* [VOLTOOI HET VOLGENDE]:
1. Met welke term duidt de aangeleverde tekst het deel van het salaris aan dat voor het pensioen in aanmerking wordt genomen?
2. Geef het stuk van de aangeleverde tekst letterlijk weer, vanaf "Daarnaast zijn er" tot en met "in de startbrief.".

* [AANGELEVERDE TEKST]:
Daarnaast zijn er uitkeringsovereenkomsten in de vorm van zogeheten
collectieve «defined contribution» regelingen (cdc-regelingen). Het
opvangen van het risico op onderdekking ligt hierbij eenzijdig bij de
aanspraak- en pensioengerechtigden omdat de werkgever niet verplicht is
een hogere premie te betalen of anderszins een bijstorting te plegen. Het
is van belang de werknemer dit duidelijk te melden in de startbrief.
Eerste lid, onderdeel d
Voor pensioenovereenkomsten waarbij het pensioen wordt gebaseerd
op het salaris is van belang welk (deel van het) salaris daarvoor in
aanmerking wordt genomen. Dit wordt wel aangeduid met de term
«pensioengevend» salaris.
Wanneer de hoogte van het pensioen afhangt van het aantal dienstjaren,
moet worden aangegeven welke dienstjaren daarvoor in
aanmerking worden genomen. Bij hantering van een franchise moet
worden vermeld hoe groot die is en waarop die wordt gebaseerd. Ook
informatie over het opbouwpercentage is uiteraard relevant.
Ook moet worden uitgelegd of salarisontwikkelingen van invloed zijn op
de hoogte van het pensioen en wat bijvoorbeeld een middelloonregeling
inhoudt wanneer daar sprake van is.
Bij pensioenovereenkomsten waarbij een kapitaal wordt gegarandeerd
moet de hoogte van dit kapitaal worden vermeld. Bij pensioenovereenkomsten
die gebaseerd zijn op een door de werkgever toegezegde
premie moet worden aangegeven hoe die premie wordt vastgesteld.
Eerste lid, onderdeel f
In de informatie moet worden aangegeven wat er gebeurt met de
pensioenaanspraken wanneer iemand de deelneming beëindigt. Dat is
met name van belang wanneer het partner- en wezenpensioen is
gefinancierd op risicobasis en in geval van beëindiging van de
deelneming komt te vervallen.

* [AANGELEVERDE RECORDS]:
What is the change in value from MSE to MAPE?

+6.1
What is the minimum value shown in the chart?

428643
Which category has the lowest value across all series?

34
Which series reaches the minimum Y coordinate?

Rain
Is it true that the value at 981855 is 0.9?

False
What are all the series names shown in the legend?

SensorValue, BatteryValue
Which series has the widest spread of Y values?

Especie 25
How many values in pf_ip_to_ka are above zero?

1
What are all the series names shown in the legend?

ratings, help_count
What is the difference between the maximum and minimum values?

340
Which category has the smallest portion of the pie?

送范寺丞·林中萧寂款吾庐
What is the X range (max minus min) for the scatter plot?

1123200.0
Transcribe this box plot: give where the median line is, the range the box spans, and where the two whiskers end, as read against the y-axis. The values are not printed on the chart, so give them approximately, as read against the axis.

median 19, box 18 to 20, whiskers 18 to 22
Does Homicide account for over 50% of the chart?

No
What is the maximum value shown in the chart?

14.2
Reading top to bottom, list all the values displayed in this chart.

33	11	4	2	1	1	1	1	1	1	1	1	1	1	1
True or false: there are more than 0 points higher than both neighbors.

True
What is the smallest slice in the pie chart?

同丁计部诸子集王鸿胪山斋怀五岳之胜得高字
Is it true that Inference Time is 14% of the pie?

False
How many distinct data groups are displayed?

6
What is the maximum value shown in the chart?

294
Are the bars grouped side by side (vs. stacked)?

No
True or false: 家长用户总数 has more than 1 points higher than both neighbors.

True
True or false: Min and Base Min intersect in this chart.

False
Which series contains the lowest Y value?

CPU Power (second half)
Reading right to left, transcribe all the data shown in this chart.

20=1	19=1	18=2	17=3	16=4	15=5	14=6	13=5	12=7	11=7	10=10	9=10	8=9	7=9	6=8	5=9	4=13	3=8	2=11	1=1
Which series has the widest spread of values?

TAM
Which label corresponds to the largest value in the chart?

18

* [RESULTATEN PER OPDRACHT]:
1. Met de term «pensioengevend» salaris.

2.
Daarnaast zijn er uitkeringsovereenkomsten in de vorm van zogeheten
collectieve «defined contribution» regelingen (cdc-regelingen). Het
opvangen van het risico op onderdekking ligt hierbij eenzijdig bij de
aanspraak- en pensioengerechtigden omdat de werkgever niet verplicht is
een hogere premie te betalen of anderszins een bijstorting te plegen. Het
is van belang de werknemer dit duidelijk te melden in de startbrief.